In separate GT Pit Stop Challenge competitions, the fastest time of the day was 19.70 seconds in which Nissan changed drivers, four tires, underwent a simulated 12-second fuel change and cleaned oil off the vehicles’ windscreen.

The winning team won $1,000 in front of about 1,000 people, the largest crowd in six years.

The All American Racers team running the Toyotas this weekend could well be called Second Generation Racing.

Juan Manuel Fangio II is the namesake of his uncle, the five-time World Grand Prix champion who won those titles in four makes of cars during the 1950s. He won four titles in a row. Juan Manuel Fangio also was the first inductee into the San Diego Auto Museum’s Hall of Fame.

P.J. Jones is the son of racing American racing legend Parnelli Jones, whose victories included the 1963 Indianapolis 500.

Advertisement

And team owner Dan Gurney is enjoying a second career in auto racing. The winner of 37 races in 10 countries with 25 diferent makes of cars, including four World Champion Grand Prix events, Gurney is now enjoying a second career as an engineer and manufacturer.

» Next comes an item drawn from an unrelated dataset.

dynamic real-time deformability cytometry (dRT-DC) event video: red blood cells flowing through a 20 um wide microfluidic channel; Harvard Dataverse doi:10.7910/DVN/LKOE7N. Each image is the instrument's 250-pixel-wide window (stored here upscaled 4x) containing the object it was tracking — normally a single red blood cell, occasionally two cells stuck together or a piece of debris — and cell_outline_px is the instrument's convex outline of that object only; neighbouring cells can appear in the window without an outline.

Driving Gurney’s Toyota Eagle MKIIIs, Fangio and Jones set a record this season with three consecutive 1-2 finishes. Fangio’s six victories is one short of the IMSA GT solo race record held by the late Peter Gregg, and his 13 career victories is one short of Gregg’s 14. He has already won the driver’s championship, and Toyota already has clinched the manufacturer’s championship.

Hawthorne’s Larry Mason, 30, is looking for the ride of his life this weekend in the Oldsmobile Pro Series. Mason is making his pro racing return in a Landmark Racing Swift DB2, running a Ford engine. It is his first pro race since breaking both legs and ankles in a June 1990 crash at the Dallas Grand Prix. Mason lost his suspension in a Sesapa Pro Series race, hitting a concrete wall doing 90-95 m.p.h., splitting the 8,100-pound barrier in two with his 1,280-pound car.

Considered to be on the fast track to success at the time of the accident, he was in a wheelchair for six months and still undergoes some physical therapy. Although he has some sponsorship--he’s worked with a Say No to Drugs Program the last five years--he’s financing much of this weekend’s race effort himself.

“I’m looking at this as an investment,” Mason said. “I’m just hoping this can springboard me to bigger and better things in 1993.

“I’m looking for a series at about this level with a marketing opportunity.”